Requirement.
From the listing below, restate word for word the lines from the line containing "En - Английский" down through the line containing "Etam… * Inter". Exclude pictures.

────────

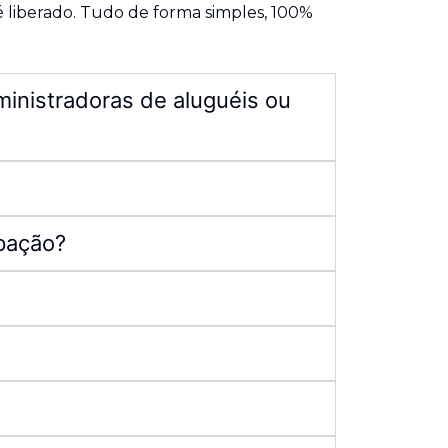
é liberado. Tudo de forma simples, 100%
ministradoras de aluguéis ou
ipação?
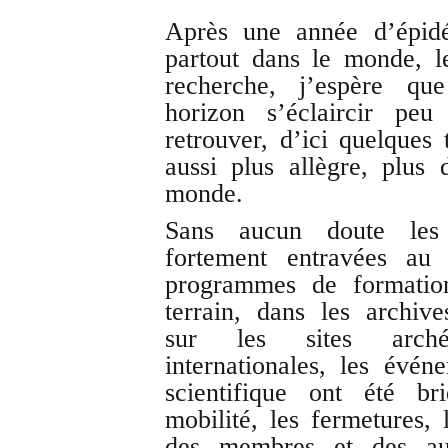
Après une année d’épid
partout dans le monde, le
recherche, j’espère qu
horizon s’éclaircir p
retrouver, d’ici quelques
aussi plus allègre, plus 
monde.
Sans aucun doute les 
fortement entravées au
programmes de formation
terrain, dans les archive
sur les sites archéo
internationales, les évén
scientifique ont été br
mobilité, les fermetures,
des membres et des autr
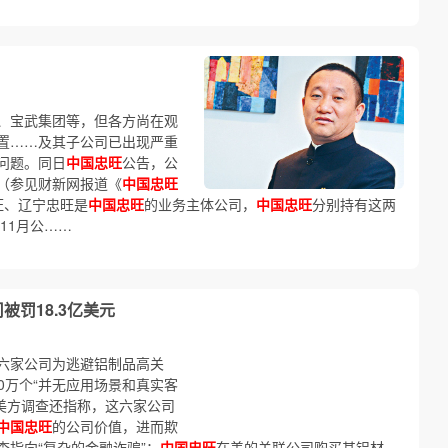
、宝武集团等，但各方尚在观
置……及其子公司已出现严重
问题。同日
中国忠旺
公告，公
（参见财新网报道《
中国忠旺
旺、辽宁忠旺是
中国忠旺
的业务主体公司，
中国忠旺
分别持有这两
年11月公……
被罚18.3亿美元
六家公司为逃避铝制品高关
220万个“并无应用场景和真实客
 美方调查还指称，这六家公司
中国忠旺
的公司价值，进而欺
查指向“复杂的金融诈骗”：
中国忠旺
在美的关联公司购买其铝材，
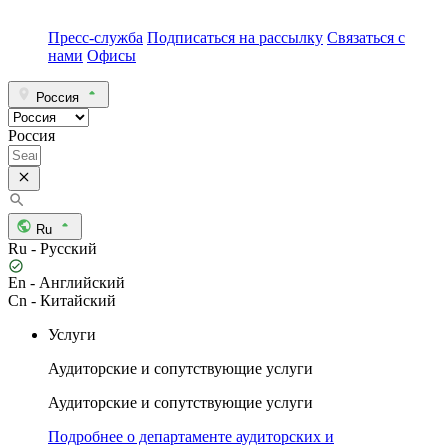
Пресс-служба
Подписаться на рассылку
Связаться с
нами
Офисы
Россия
Россия
Ru
Ru - Русский
En - Английский
Cn - Китайский
Услуги
Аудиторские и сопутствующие услуги
Аудиторские и сопутствующие услуги
Подробнее о департаменте аудиторских и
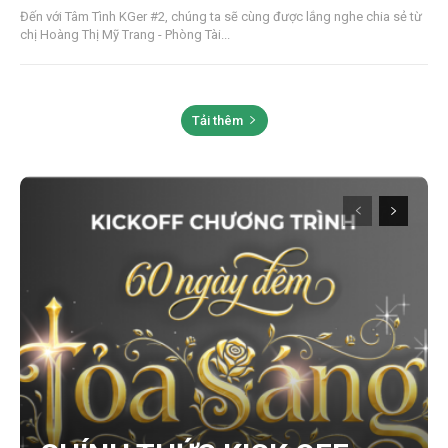
Đến với Tâm Tình KGer #2, chúng ta sẽ cùng được lắng nghe chia sẻ từ
chị Hoàng Thị Mỹ Trang - Phòng Tài...
Tải thêm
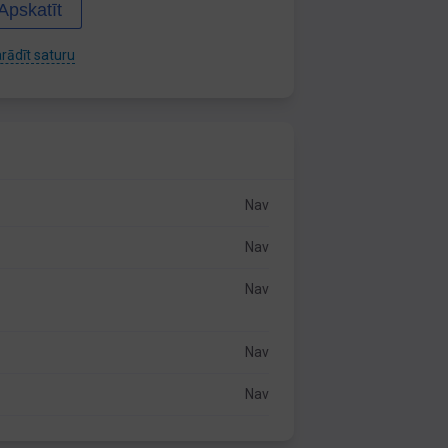
Apskatīt
rādīt saturu
Nav
Nav
Nav
Nav
Nav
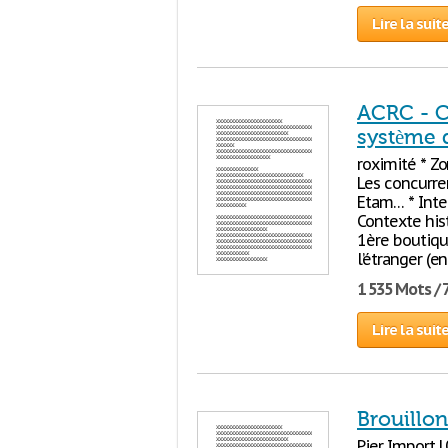
Lire la suit
ACRC - C
système 
roximité * Zo
Les concurren
Etam… * Inter
Contexte hist
1ère boutiqu
l’étranger (e
1 535 Mots / 
Lire la suit
Brouillon
Pier Import |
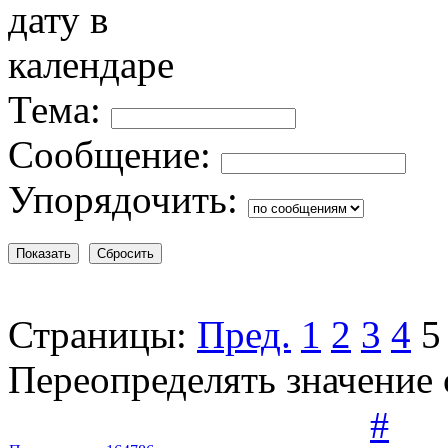
Тема:
Сообщение:
Упорядочить:
Страницы:
Пред.
1
2
3
4
5
Переопределять значение с
#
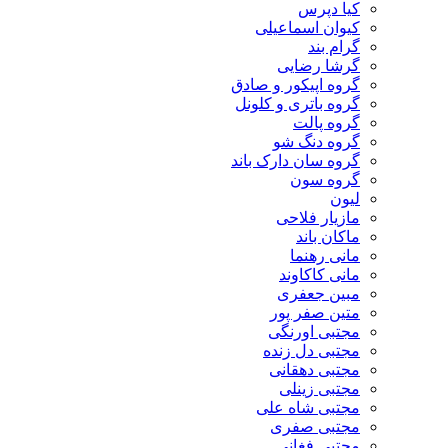
کیا دپرس
کیوان اسماعیلی
گرام بند
گرشا رضایی
گروه اپیکور و صادق
گروه باتری و کلونل
گروه پالت
گروه دنگ شو
گروه سان دارک باند
گروه سون
لیون
مازیار فلاحی
ماکان باند
مانی رهنما
مانی کاکاوند
مبین جعفری
متین صفر پور
مجتبی اورنگی
مجتبی دل زنده
مجتبی دهقانی
مجتبی زینلی
مجتبی شاه علی
مجتبی صفری
مجتبی فغانی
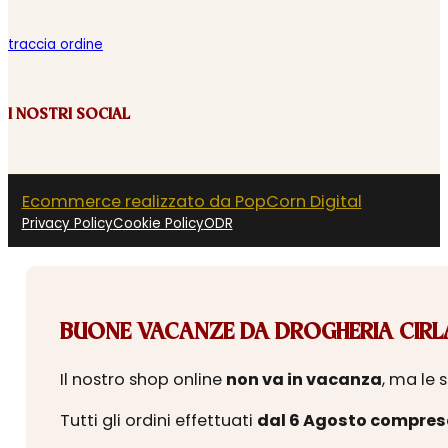
traccia ordine
I NOSTRI SOCIAL
Ecommerce realizzato da PopCorn Digital
Privacy Policy
Cookie Policy
ODR
BUONE VACANZE DA DROGHERIA CIRLA
Il nostro shop online
non va in vacanza
, ma le 
Tutti gli ordini effettuati
dal 6 Agosto compres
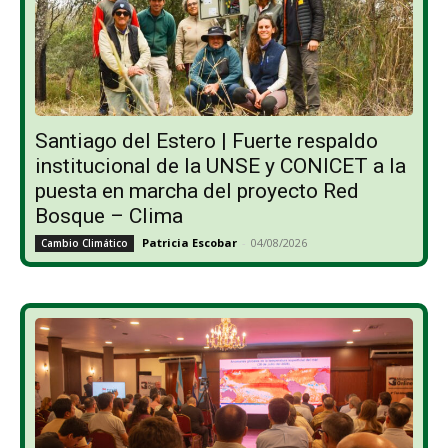
Santiago del Estero | Fuerte respaldo
institucional de la UNSE y CONICET a la
puesta en marcha del proyecto Red
Bosque – Clima
Patricia Escobar
-
04/08/2026
Cambio Climático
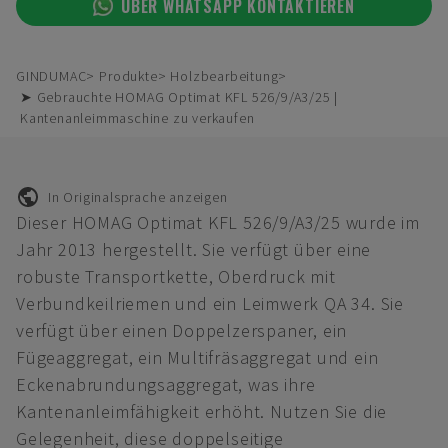
ÜBER WHATSAPP KONTAKTIEREN
GINDUMAC
Produkte
Holzbearbeitung
➤ Gebrauchte HOMAG Optimat KFL 526/9/A3/25 |
Kantenanleimmaschine zu verkaufen
In Originalsprache anzeigen
Dieser HOMAG Optimat KFL 526/9/A3/25 wurde im
Jahr 2013 hergestellt. Sie verfügt über eine
robuste Transportkette, Oberdruck mit
Verbundkeilriemen und ein Leimwerk QA 34. Sie
verfügt über einen Doppelzerspaner, ein
Fügeaggregat, ein Multifräsaggregat und ein
Eckenabrundungsaggregat, was ihre
Kantenanleimfähigkeit erhöht. Nutzen Sie die
Gelegenheit, diese doppelseitige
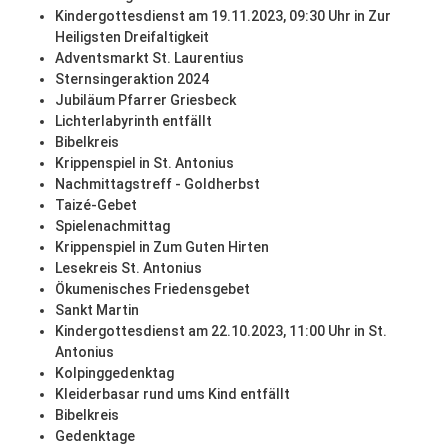
Kindergottesdienst am 19.11.2023, 09:30 Uhr in Zur
Heiligsten Dreifaltigkeit
Adventsmarkt St. Laurentius
Sternsingeraktion 2024
Jubiläum Pfarrer Griesbeck
Lichterlabyrinth entfällt
Bibelkreis
Krippenspiel in St. Antonius
Nachmittagstreff - Goldherbst
Taizé-Gebet
Spielenachmittag
Krippenspiel in Zum Guten Hirten
Lesekreis St. Antonius
Ökumenisches Friedensgebet
Sankt Martin
Kindergottesdienst am 22.10.2023, 11:00 Uhr in St.
Antonius
Kolpinggedenktag
Kleiderbasar rund ums Kind entfällt
Bibelkreis
Gedenktage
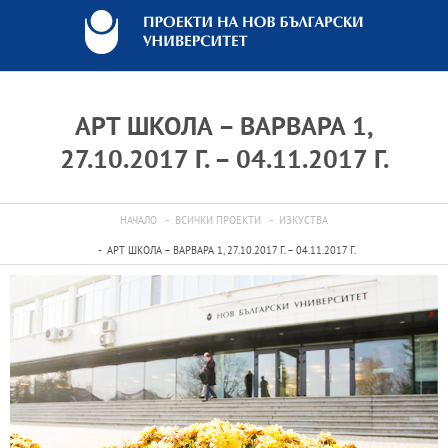
АРТ ШКОЛА – ВАРВАРА 1,
27.10.2017 Г. – 04.11.2017 Г.
НАЧАЛО
ВСИЧКИ ПРОЕКТИ
ИЗКУСТВА
АРТ ШКОЛА – ВАРВАРА 1, 27.10.2017 Г. – 04.11.2017 Г.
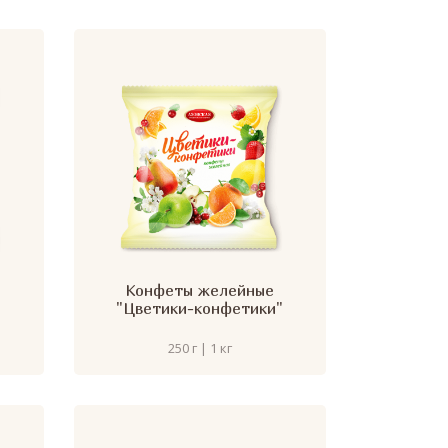
Конфеты желейные
"Цветики-конфетики"
250 г | 1 кг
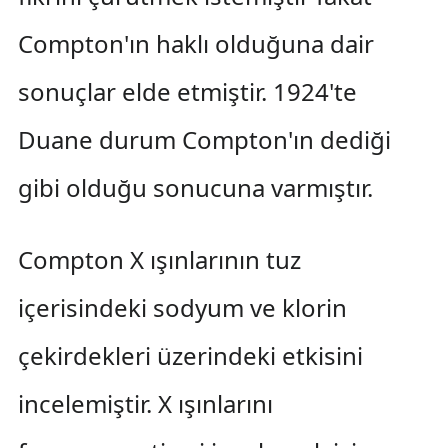
Compton'ın haklı olduğuna dair
sonuçlar elde etmiştir. 1924'te
Duane durum Compton'ın dediği
gibi olduğu sonucuna varmıştır.
Compton X ışınlarının tuz
içerisindeki sodyum ve klorin
çekirdekleri üzerindeki etkisini
incelemiştir. X ışınlarını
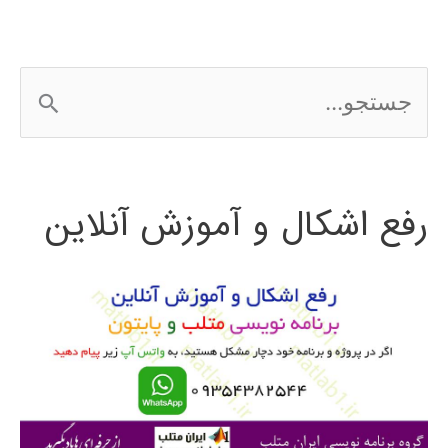
در
MATLAB
ج
با
س
مثال
ت
رفع اشکال و آموزش آنلاین
ج
و
ب
ر
ا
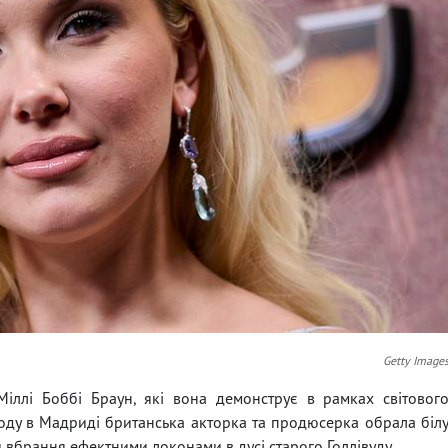
Getty Image
іллі Боббі Браун, які вона демонструє в рамках світовог
ходу в Мадриді британська акторка та продюсерка обрала біл
вбрання ефектними локонами в дусі старого Голлівуду.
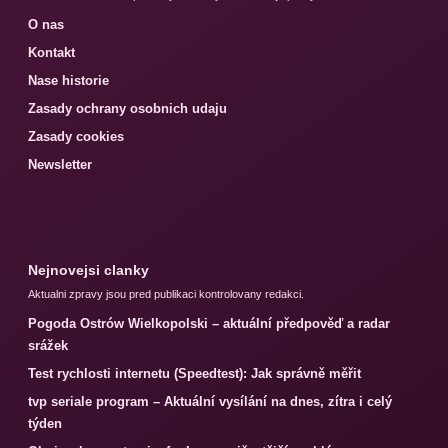
O nas
Kontakt
Nase historie
Zasady ochrany osobnich udaju
Zasady cookies
Newsletter
Nejnovejsi clanky
Aktualni zpravy jsou pred publikaci kontrolovany redakci.
Pogoda Ostrów Wielkopolski – aktuální předpověď a radar
srážek
Test rychlosti internetu (Speedtest): Jak správně měřit
tvp seriale program – Aktuální vysílání na dnes, zítra i celý
týden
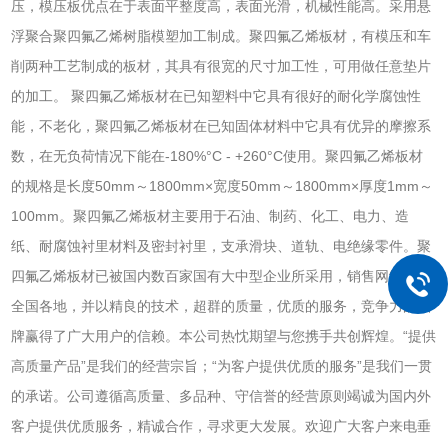
压，模压板优点在于表面平整度高，表面光滑，机械性能高。采用悬
浮聚合聚四氟乙烯树脂模塑加工制成。聚四氟乙烯板材，有模压和车
削两种工艺制成的板材，其具有很宽的尺寸加工性，可用做任意垫片
的加工。
聚四氟乙烯板材在已知塑料中它具有很好的耐化学腐蚀性
能，不老化，聚四氟乙烯板材在已知固体材料中它具有优异的摩擦系
数，在无负荷情况下能在-180%°C - +260°C使用。聚四氟乙烯板材
的规格是长度50mm～1800mm×宽度50mm～1800mm×厚度1mm～
100mm。聚四氟乙烯板材主要用于石油、制药、化工、电力、造
纸、耐腐蚀衬里材料及密封衬里，支承滑块、道轨、电绝缘零件。聚
四氟乙烯板材已被国内数百家国有大中型企业所采用，销售网络覆盖
全国各地，并以精良的技术，超群的质量，优质的服务，竞争力的品
牌赢得了广大用户的信赖。本公司热忱期望与您携手共创辉煌。“提供
高质量产品”是我们的经营宗旨；“为客户提供优质的服务”是我们一贯
的承诺。公司遵循高质量、多品种、守信誉的经营原则竭诚为国内外
客户提供优质服务，精诚合作，寻求更大发展。欢迎广大客户来电垂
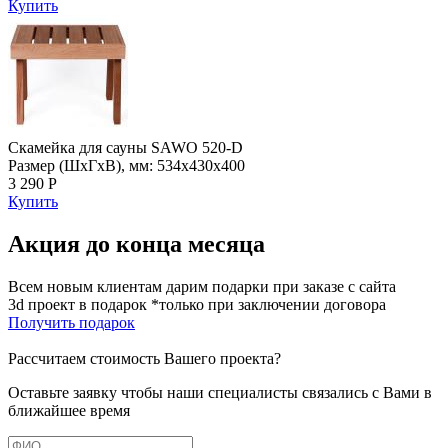
Купить
Скамейка для сауны SAWO 520-D
Размер (ШхГхВ), мм: 534x430x400
3 290 Р
Купить
Акция до конца месяца
Всем новым клиентам дарим подарки при заказе с сайта
3d проект в подарок *только при заключении договора
Получить подарок
Рассчитаем стоимость Вашего проекта?
Оставьте заявку чтобы наши специалисты связались с Вами в
ближайшее время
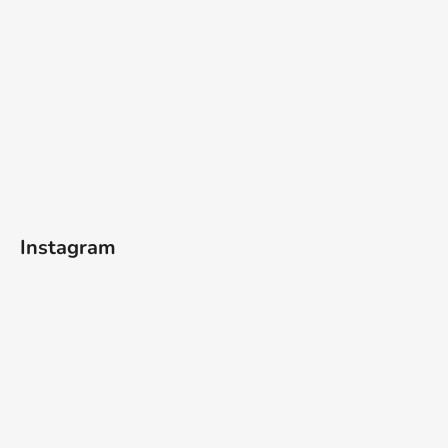
Instagram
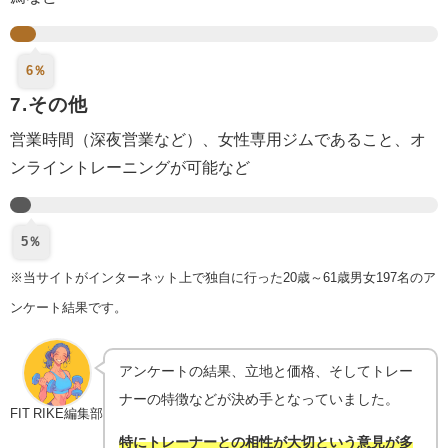
6％
7.その他
営業時間（深夜営業など）、女性専用ジムであること、オ
ンライントレーニングが可能など
5％
※当サイトがインターネット上で独自に行った20歳～61歳男女197名のア
ンケート結果です。
アンケートの結果、立地と価格、そしてトレー
ナーの特徴などが決め手となっていました。
FIT RIKE編集部
特にトレーナーとの相性が大切という意見が多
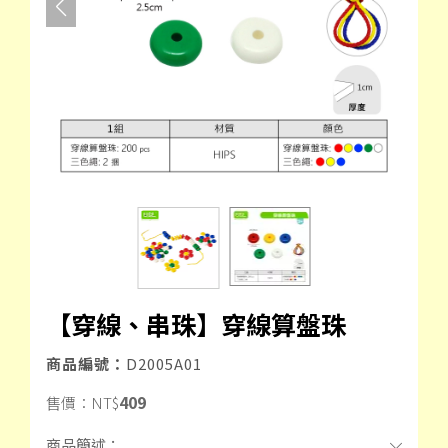
【穿線、串珠】穿線算盤珠
商品編號：
D2005A01
409
售價：
NT$
商品簡述：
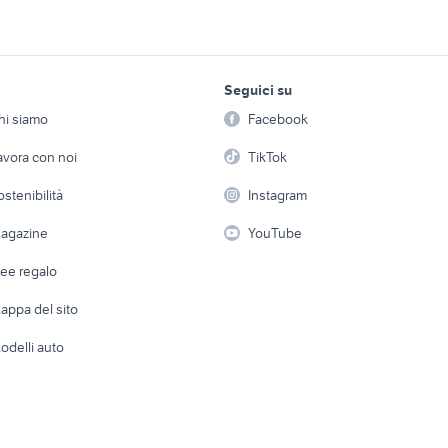
ne
tema italiano
ritratti 800
00 arredamento
lampada 800 arredamento
vetrine 800 arreda
vassoio argento 80
lavoro e servizi
elettronica
per la casa e la
italiano arredamento
quadro 800 arredamento
arredamento
Seguici su
person
Offerte di lavoro
Informatica
 800 arredamento
cucine usate sardegna
letti a scomparsa ik
hi siamo
Facebook
Arredam
etto
Servizi
Console e Videogiochi
 esterno in
tavolo rotondo allu
Casaling
set da giardino usato
avora con noi
TikTok
usato
 a schiera
Candidati in cerca di
Audio/Video
Elettrod
ostenibilità
Instagram
lavoro
sedia ice calligaris
sedia a rotelle elett
i
Fotografia
Giardino 
agazine
YouTube
Attrezzature di lavoro
Telefonia
Abbigli
dee regalo
Accesso
e altro
appa del sito
Tutto per
odelli auto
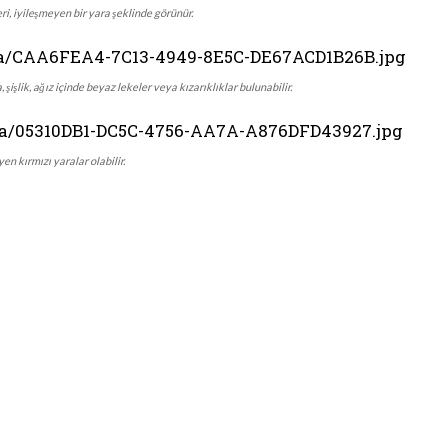
ri, iyileşmeyen bir yara şeklinde görünür.
 şişlik, ağız içinde beyaz lekeler veya kızarıklıklar bulunabilir.
yen kırmızı yaralar olabilir.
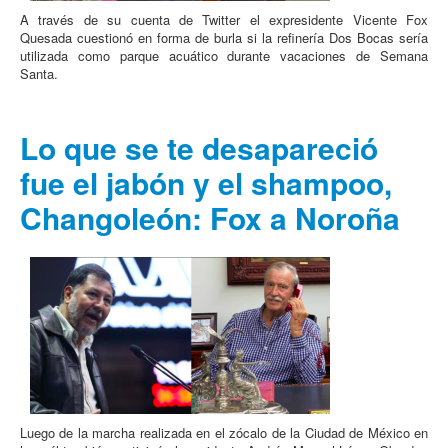
A través de su cuenta de Twitter el expresidente Vicente Fox
Quesada cuestionó en forma de burla si la refinería Dos Bocas sería
utilizada como parque acuático durante vacaciones de Semana
Santa.
Lo que se te desapareció
fue el jabón y el shampoo,
Changoleón: Fox a Noroña
Luego de la marcha realizada en el zócalo de la Ciudad de México en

────────

Answer for this exercise.
En - Английский
Cn - Китайский
Услуги
Аудиторские и сопутствующие услуги
Аудиторские и сопутствующие услуги
Подробнее о департаменте аудиторских и
Đến với Tâm Tình KGer #2, chúng ta sẽ cùng được lắng nghe chia sẻ từ
chị Hoàng Thị Mỹ Trang - Phòng Tài...
Tải thêm
Apskatīt
rādīt saturu
Nav
Nav
Nav
Nav
Nav
Lire la suit
ACRC - C
système 
roximité * Zo
Les concurren
Etam… * Inter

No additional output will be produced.